La guerre de succession fait actuellement rage, en sourdine, dans les hautes sphères de l'empire du Milieu.

L'enjeu: les neuf sièges du comité permanent du bureau politique du Congrès national du peuple, surnommé en Chine les «poids lourds». Le président et le premier ministre chinois font partie de ce comité permanent, mais doivent prendre les décisions importantes de concert avec les sept autres membres. Le nouveau comité permanent, qui siégera pendant cinq ans, sera connu l'automne prochain.

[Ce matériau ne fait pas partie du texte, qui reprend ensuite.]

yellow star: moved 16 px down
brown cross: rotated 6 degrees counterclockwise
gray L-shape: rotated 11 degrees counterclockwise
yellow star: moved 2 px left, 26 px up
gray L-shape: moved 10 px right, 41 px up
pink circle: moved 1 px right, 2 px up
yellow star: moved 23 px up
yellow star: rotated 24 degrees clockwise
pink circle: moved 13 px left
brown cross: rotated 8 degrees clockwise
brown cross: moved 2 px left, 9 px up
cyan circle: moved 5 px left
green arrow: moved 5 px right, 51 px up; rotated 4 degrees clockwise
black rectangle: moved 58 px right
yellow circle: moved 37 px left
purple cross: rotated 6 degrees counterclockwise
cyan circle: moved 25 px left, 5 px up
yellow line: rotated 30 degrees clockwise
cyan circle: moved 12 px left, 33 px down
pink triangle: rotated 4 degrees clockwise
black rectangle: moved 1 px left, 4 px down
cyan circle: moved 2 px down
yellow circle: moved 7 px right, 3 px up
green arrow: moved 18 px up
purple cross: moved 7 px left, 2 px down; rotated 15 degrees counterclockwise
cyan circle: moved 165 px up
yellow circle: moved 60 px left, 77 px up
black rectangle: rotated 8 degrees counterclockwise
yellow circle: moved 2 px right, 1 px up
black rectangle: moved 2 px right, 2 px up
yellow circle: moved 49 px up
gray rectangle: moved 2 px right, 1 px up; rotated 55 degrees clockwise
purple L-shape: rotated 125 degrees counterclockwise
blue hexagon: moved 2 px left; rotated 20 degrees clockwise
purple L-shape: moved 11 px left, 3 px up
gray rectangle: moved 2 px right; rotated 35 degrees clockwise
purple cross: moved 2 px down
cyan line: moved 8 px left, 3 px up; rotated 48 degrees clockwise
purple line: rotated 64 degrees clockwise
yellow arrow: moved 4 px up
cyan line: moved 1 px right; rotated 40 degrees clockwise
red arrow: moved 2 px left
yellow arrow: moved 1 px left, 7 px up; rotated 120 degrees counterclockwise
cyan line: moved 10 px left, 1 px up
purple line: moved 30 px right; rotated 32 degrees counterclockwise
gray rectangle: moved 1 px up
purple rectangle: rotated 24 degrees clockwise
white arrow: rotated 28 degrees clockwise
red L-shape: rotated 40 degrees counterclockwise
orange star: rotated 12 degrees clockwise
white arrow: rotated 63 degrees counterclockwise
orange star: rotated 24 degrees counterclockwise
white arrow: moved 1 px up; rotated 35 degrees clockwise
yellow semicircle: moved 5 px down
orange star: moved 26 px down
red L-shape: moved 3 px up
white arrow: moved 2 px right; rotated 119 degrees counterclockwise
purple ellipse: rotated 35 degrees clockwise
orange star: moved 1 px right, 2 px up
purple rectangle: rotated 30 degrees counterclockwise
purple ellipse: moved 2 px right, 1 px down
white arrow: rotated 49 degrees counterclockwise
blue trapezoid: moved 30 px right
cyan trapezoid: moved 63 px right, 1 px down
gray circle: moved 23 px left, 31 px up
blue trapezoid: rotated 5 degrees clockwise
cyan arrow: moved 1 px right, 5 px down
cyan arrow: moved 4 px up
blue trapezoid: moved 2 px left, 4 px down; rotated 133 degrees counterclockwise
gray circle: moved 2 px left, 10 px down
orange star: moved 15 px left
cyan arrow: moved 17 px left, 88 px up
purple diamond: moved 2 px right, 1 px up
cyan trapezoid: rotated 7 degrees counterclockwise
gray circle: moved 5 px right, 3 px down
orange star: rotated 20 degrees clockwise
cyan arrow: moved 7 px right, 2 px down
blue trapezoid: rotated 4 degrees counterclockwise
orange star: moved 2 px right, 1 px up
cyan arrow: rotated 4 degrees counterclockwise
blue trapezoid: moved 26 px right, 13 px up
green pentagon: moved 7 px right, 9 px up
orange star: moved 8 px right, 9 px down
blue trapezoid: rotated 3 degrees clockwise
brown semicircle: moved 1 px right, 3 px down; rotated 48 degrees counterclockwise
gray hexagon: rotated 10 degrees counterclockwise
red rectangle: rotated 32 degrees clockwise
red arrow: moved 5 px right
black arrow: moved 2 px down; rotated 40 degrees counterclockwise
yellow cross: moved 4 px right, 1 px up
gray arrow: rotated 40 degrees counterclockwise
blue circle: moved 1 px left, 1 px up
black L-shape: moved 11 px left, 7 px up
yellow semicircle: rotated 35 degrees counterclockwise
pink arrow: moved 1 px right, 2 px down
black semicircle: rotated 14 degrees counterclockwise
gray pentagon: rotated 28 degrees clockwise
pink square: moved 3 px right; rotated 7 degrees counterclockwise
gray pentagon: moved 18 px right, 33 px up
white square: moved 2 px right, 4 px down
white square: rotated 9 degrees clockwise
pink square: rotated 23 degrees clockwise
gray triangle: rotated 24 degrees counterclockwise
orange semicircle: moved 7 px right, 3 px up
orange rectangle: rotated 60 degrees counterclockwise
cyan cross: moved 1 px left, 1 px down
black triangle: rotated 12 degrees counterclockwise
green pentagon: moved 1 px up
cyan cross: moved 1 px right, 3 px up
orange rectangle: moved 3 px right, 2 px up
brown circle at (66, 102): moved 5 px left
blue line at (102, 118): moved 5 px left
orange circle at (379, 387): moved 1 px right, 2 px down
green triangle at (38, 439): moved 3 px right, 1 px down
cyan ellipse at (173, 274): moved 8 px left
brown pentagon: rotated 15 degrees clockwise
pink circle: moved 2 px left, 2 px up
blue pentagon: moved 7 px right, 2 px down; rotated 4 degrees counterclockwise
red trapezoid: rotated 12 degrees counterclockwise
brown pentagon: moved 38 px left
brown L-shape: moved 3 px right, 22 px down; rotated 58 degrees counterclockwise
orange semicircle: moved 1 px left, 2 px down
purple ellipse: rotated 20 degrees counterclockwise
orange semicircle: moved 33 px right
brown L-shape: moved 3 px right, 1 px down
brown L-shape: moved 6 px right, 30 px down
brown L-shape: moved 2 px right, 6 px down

«On sait que Xi Jinping sera probablement le prochain président et que Li Keqiang sera premier ministre, à cause de leur poste actuel», explique Alice Miller, sinologue à l'Institut Hoover de l'Université Stanford et éditrice de la revue China Leadership Monitor. «Ils représentent deux tendances opposées. Il faudra voir combien de membres de leur faction respective ils pourront avoir au comité permanent.»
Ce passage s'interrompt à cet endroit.